Early morning fog along the Maine coast on Deer Isle.

Photowalking on the coast of Maine

ANDREW BOYD August 28, 2018

We're off the coast of Maine for our big summer photo trip this year.

It's an amazing place called Deer Isle, an actual island a couple of hours

north of Portland and home to the largest working lobster fleet in the state.

The miracle of Airbnb brought us to a magical cabin tucked into 4 acres

of woods on this island, about a mile from the coastal town of Stonington.

This area isn't all scrubbed clean and pretty for us tourists, although it's pretty enough

all the same. But driving state Highway 15 to the coast is a mix of

pretty New England architecture and hard scrabble fisherman housing,

lobster traps stacked in yards and old weathered lobster buoys littered about.

It's great to see we're in an area that's still hard at work.

Boats on their moorings in the Stonington harbor on Deer Isle.

Boats on their moorings in the Stonington harbor on Deer Isle.

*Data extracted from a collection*
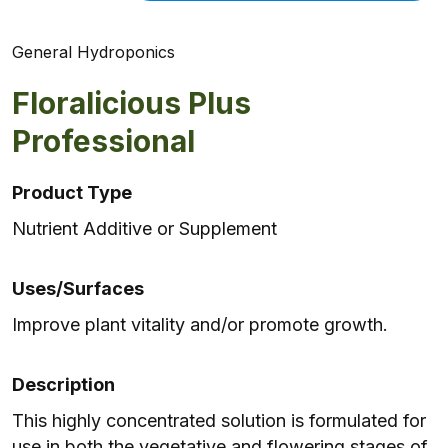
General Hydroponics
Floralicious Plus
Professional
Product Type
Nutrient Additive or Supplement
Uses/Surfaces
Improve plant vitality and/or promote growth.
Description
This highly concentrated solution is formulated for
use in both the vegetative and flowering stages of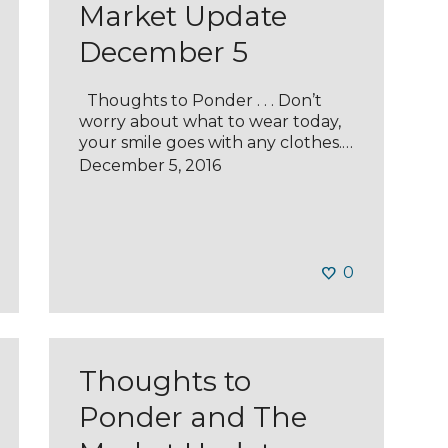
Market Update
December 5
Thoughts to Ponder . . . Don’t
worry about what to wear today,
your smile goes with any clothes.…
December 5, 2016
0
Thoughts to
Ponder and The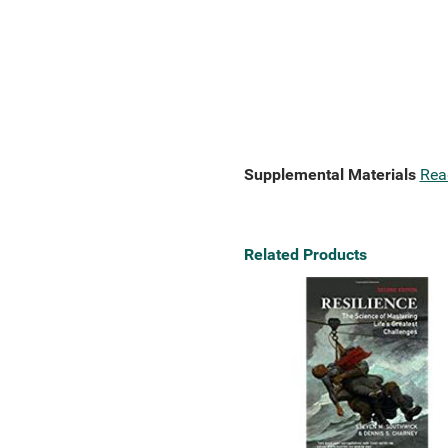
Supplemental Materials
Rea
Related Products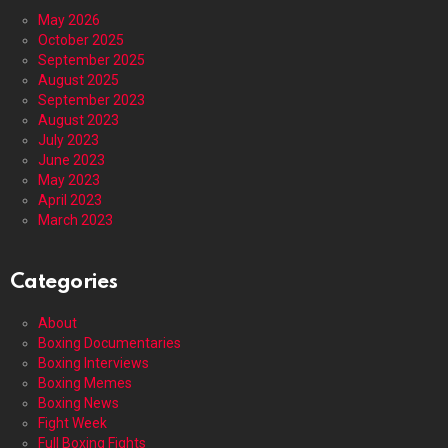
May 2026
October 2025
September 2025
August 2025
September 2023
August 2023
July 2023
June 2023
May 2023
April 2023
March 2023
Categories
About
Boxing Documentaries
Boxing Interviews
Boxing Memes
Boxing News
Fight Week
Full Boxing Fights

*To do*
[1] In the Maine coast photowalk post, what is Deer Isle home to?
[2] Swap "Portland" for "Augusta" in the Maine coast photowalk post, and give everything from "It's an amazing" down to "in the state.".
[3] How would the next part of the Maine coast photowalk post read, picking up right after its last line?

*Numbered answers*
[1] The largest working lobster fleet in the state.

[2]
It's an amazing place called Deer Isle, an actual island a couple of hours

north of Augusta and home to the largest working lobster fleet in the state.

[3]
This morning a big fog rolled in and I headed out to photograph. As anyone

that has followed my work knows, there's nothing I like better than a dense foggy

morning. This was one of those.

I started along the working harbor where the docks were almost empty, the

big lobster boats all out working, save for one. (A local had explained

to me yesterday that the lobsters had only recently 'arrived' off the coast

and the fishermen were all hard at it.) The little boats scatttered about

are the small dinghies the loberstermen use to mark their 'moorings,' their

anchorage locations that they rent from the town.

They bring their big boats in, unload their catch at one of the commercial docks,

then either head back out or anchor at their mooring spot, using the small boat to zip to shore.

From there I headed down the coastal road a bit to a beach access we had spotted

the day before. It was a beautiful cove just west of Stonington.

Here the fog was especially thick and with the tide out, huge granite

boulders revealed. Ragged pines and spruce rise up out of crags in these rocks, somehow

eeking out an existence here.

Seaweed left as the tide receded on the coast at Stonington harbor, Maine.

Seaweed left as the tide receded on the coast at Stonington harbor, Maine.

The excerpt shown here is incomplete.